On the heels of the Fourth Circuit case, a few things happened that don’t make life easier for people who want intoxicating hemp products.

Probably the most significant of the bad news, the California Department of Public Health (CDPH) issued emergency regulations to ban a series of intoxicating hemp products. A lot has been written about these regulations, but it’s worth pointing out that California’s hemp law (AB-45) was already not very favorable to smokable hemp products.

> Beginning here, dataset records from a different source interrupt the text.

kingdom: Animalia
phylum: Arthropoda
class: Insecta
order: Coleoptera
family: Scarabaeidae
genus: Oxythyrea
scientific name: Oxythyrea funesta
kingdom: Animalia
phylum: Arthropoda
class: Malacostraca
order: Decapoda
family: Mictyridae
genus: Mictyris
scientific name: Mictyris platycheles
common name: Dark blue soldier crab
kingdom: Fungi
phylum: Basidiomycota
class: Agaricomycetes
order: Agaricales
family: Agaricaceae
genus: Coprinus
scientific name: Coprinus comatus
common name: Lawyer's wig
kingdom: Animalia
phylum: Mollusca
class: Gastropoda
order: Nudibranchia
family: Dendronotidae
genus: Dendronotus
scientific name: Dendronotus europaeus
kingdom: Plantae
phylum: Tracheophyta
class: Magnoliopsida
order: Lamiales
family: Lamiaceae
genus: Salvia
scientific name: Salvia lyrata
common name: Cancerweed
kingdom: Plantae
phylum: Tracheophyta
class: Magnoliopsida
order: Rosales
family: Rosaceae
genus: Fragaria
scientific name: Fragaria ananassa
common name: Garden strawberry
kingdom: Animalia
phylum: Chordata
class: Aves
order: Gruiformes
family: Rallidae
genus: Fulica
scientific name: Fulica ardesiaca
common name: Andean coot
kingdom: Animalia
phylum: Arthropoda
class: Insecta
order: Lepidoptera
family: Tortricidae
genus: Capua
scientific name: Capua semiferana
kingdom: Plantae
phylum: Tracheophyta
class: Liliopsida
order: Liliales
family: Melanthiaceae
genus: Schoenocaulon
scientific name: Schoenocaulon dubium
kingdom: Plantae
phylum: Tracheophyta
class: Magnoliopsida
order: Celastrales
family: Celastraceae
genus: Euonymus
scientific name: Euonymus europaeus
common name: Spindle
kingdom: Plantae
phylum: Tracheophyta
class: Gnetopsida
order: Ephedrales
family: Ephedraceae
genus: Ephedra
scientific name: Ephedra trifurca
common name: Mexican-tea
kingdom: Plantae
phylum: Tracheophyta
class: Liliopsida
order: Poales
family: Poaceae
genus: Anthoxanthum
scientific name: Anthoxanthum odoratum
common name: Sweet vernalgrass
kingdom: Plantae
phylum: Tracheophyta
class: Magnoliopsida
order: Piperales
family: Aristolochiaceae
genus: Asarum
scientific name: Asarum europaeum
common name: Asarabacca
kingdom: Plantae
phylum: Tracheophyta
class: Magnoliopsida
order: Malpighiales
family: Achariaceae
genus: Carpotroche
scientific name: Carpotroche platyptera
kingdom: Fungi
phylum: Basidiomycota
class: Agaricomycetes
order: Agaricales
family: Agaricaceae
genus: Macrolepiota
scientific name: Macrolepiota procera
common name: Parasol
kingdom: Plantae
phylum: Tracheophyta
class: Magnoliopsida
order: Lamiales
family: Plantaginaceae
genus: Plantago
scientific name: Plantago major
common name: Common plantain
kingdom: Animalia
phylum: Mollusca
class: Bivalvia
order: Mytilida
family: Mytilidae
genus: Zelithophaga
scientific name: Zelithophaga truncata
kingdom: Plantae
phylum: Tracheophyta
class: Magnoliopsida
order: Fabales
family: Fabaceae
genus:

For example, AB-45 already prohibits smokable hemp products. And more notably, it defines THC to include THCA and “any tetrahydrocannabinol, including, but not limited to, Delta-8-tetrahydrocannabinol, Delta-9-tetrahydrocannabinol, and Delta-10-tetrahydrocannabinol, however derived”. In other words, all of the various things that are defined as THC – and there are many – must already not exceed 0.3% in the aggregate. This means that a host of products were already de facto banned in the state.

While, to be sure, the new emergency regulations take things farther, I think it would be inaccurate to describe this as a “sea change” in how hemp products are regulated in the state. What remains to be seen is whether CDPH or other agencies ramp up enforcement in any meaningful way. It’s California, so my guess is no.

California’s not the only state taking aim at intoxicating hemp products. Just the other day, Missouri’s Attorney General created a new task force to crack down on intoxicating hemp products. New Jersey’s Governor also signed a bill cracking down on intoxicating hemp products.

All this just adds to the long list of states and municipalities that had been going after unregulated intoxicating hemp products prior to the Fourth Circuit’s decision – often for violations of state or local law which are unlikely to be impacted by the federal case. And of course, if Congress gets around to banning intoxicating hemp products, that will likely be the last straw for many of these products.